→ WORK REQUEST
Which lines in the records below contain the word "owner"? Copy each one out.

→ RECORD EXTRACTS
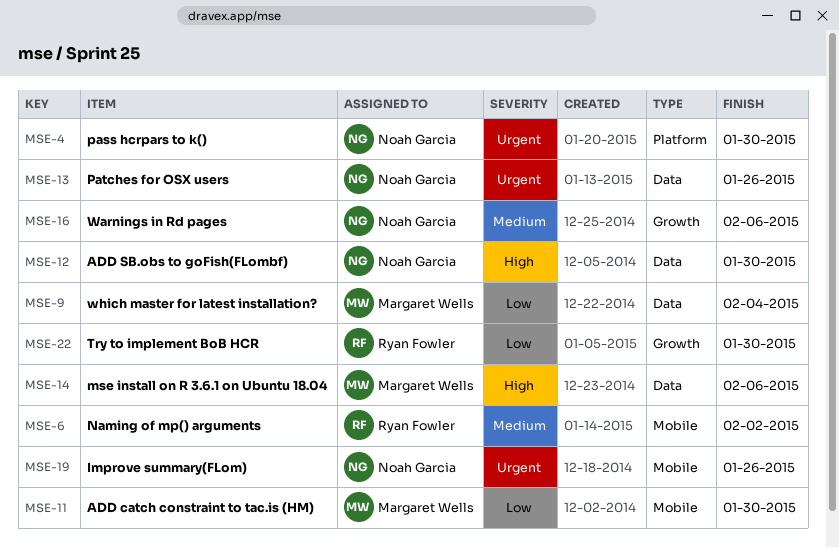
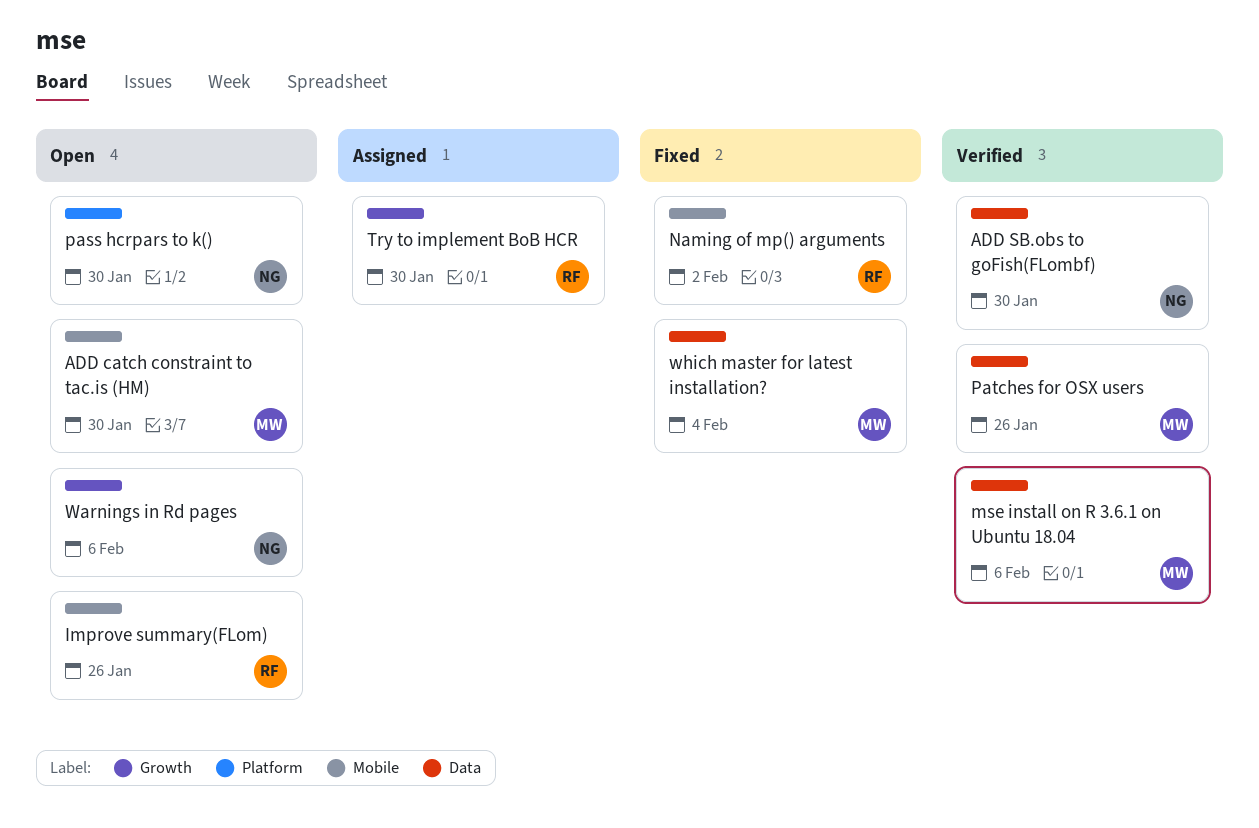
Improve summary(FLom), owner: Noah Garcia -> Ryan Fowler
Patches for OSX users, owner: Noah Garcia -> Margaret Wells

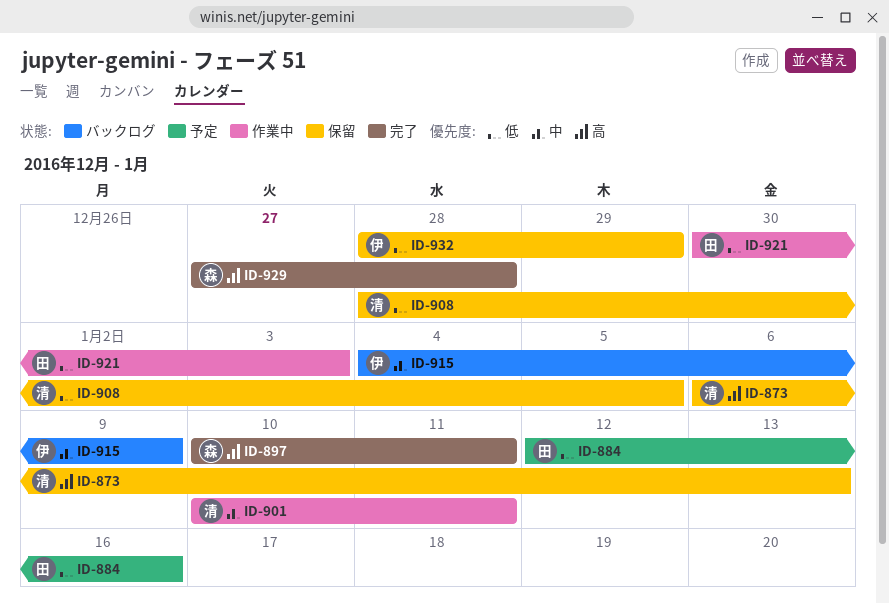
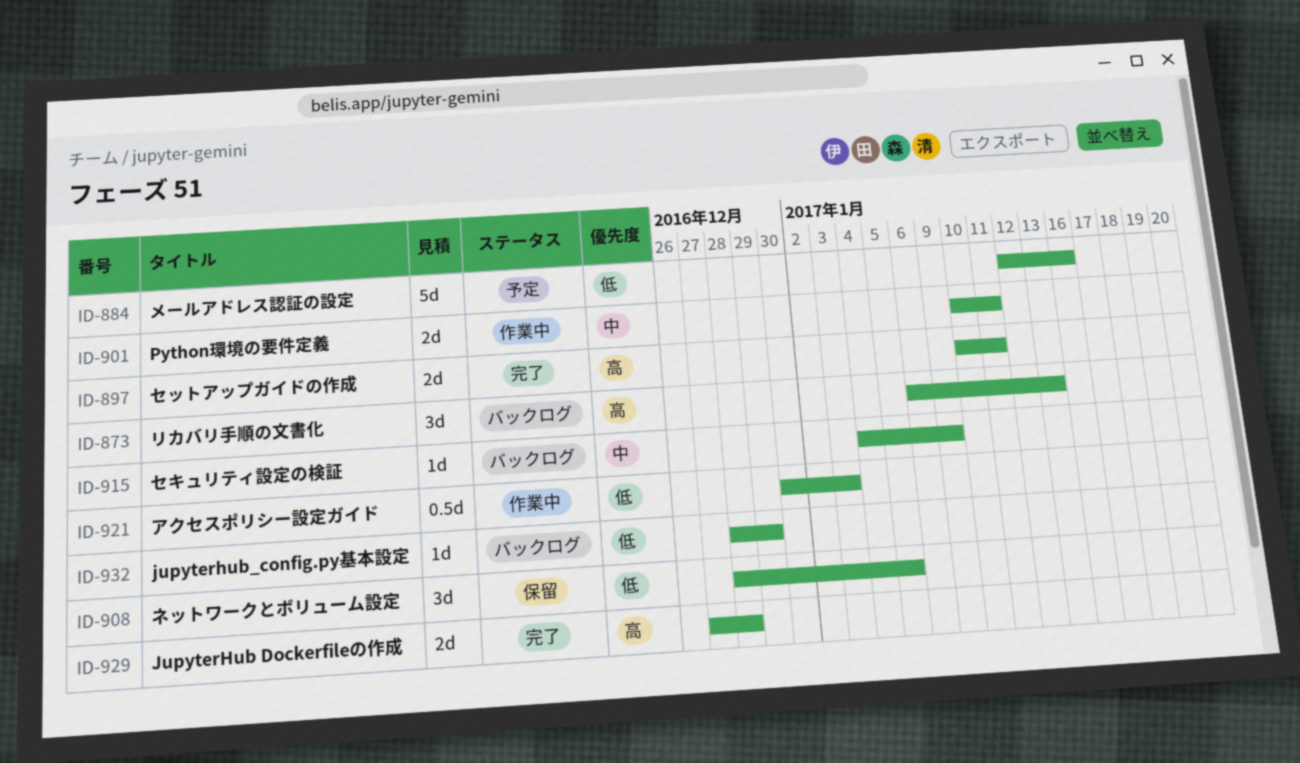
ID-873, status: 保留 -> バックログ
ID-932, status: 保留 -> バックログ

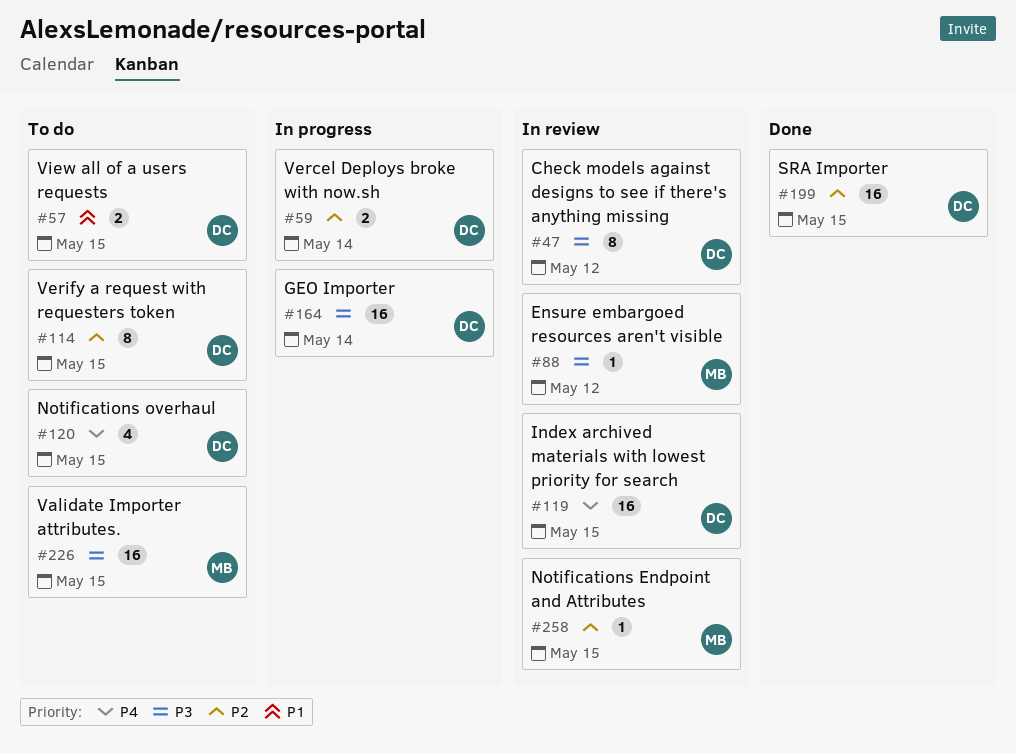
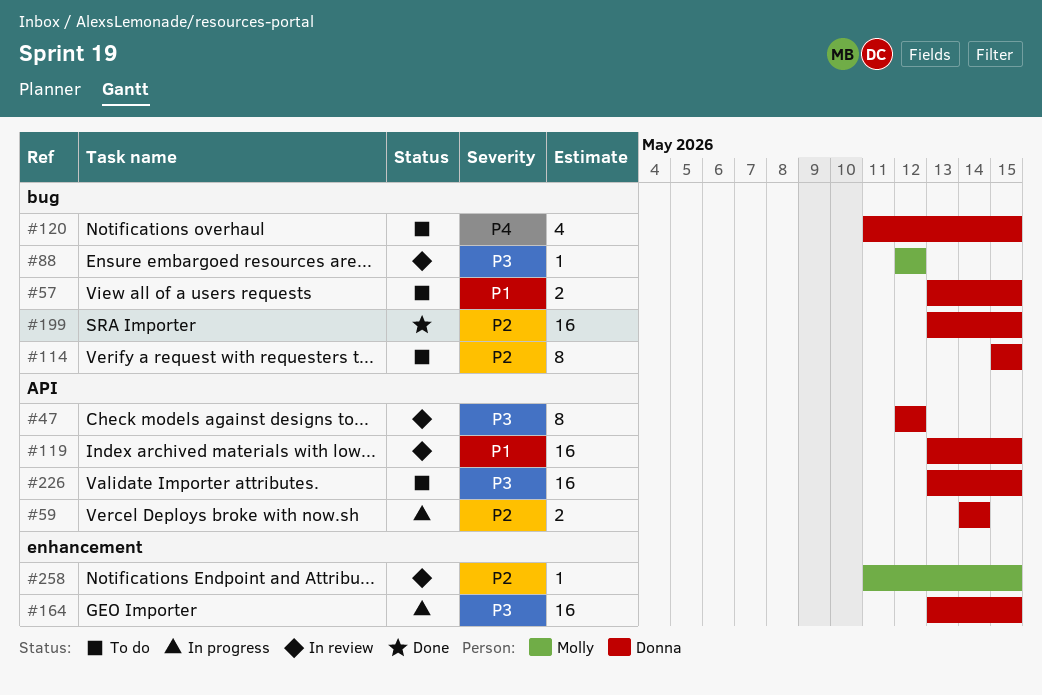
#119, priority: P4 -> P1
#164, due: May 14 -> May 15
#226, owner: Molly -> Donna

→ TASK ANSWER
Improve summary(FLom), owner: Noah Garcia -> Ryan Fowler
Patches for OSX users, owner: Noah Garcia -> Margaret Wells
#226, owner: Molly -> Donna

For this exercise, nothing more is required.